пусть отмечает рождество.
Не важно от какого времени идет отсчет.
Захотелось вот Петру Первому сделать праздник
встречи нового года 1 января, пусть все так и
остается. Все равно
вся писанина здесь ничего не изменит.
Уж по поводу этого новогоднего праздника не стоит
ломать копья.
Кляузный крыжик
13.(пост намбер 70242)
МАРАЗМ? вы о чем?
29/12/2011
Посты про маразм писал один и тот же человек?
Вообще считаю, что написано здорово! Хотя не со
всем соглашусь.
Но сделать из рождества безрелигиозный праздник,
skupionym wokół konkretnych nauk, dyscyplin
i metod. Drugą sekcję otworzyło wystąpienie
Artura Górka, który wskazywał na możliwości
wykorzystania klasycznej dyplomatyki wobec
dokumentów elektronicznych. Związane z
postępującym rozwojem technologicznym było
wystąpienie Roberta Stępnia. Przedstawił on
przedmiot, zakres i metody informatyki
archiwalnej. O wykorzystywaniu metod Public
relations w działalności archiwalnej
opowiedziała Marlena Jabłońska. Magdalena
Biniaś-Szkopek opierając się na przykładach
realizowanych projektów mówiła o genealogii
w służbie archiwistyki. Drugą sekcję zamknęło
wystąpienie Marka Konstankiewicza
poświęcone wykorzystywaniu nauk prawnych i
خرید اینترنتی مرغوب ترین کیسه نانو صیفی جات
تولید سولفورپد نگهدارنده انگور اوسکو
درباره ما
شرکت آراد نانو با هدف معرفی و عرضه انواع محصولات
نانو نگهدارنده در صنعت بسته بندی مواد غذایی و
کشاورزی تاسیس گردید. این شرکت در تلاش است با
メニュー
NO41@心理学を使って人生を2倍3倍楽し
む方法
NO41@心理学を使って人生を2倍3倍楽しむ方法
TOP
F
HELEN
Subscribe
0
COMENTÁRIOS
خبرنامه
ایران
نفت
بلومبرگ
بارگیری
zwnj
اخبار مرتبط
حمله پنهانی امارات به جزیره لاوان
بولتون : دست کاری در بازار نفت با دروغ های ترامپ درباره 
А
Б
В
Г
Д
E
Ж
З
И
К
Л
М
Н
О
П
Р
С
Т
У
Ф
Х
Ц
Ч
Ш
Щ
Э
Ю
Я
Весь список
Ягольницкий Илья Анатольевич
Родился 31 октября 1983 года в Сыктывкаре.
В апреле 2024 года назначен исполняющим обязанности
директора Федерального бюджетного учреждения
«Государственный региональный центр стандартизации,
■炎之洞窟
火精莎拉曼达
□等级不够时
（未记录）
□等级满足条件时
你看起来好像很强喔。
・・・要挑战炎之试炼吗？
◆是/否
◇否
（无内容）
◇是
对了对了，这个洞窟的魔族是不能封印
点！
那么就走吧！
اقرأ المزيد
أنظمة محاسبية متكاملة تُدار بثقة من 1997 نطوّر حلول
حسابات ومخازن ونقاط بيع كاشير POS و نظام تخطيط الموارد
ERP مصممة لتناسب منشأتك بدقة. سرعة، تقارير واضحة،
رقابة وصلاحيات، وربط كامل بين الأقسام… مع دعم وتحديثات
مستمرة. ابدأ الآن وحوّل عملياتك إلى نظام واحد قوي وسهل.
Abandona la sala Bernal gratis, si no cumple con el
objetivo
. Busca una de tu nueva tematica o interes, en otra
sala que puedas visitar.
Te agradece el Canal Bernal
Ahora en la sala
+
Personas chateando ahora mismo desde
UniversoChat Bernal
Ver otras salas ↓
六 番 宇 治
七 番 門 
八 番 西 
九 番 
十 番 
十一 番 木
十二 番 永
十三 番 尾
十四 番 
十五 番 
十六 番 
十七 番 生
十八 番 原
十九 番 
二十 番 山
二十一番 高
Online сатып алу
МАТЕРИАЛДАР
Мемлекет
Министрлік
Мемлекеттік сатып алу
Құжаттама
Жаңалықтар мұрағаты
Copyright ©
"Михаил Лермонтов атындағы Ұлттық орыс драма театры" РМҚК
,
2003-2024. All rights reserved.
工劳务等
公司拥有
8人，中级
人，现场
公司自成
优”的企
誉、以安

□ □ □

> [Aim of the exercise]: Across the listing above, how many lines include the string "archiwalnej"? Answer with a single number.

> [Answer box]: 2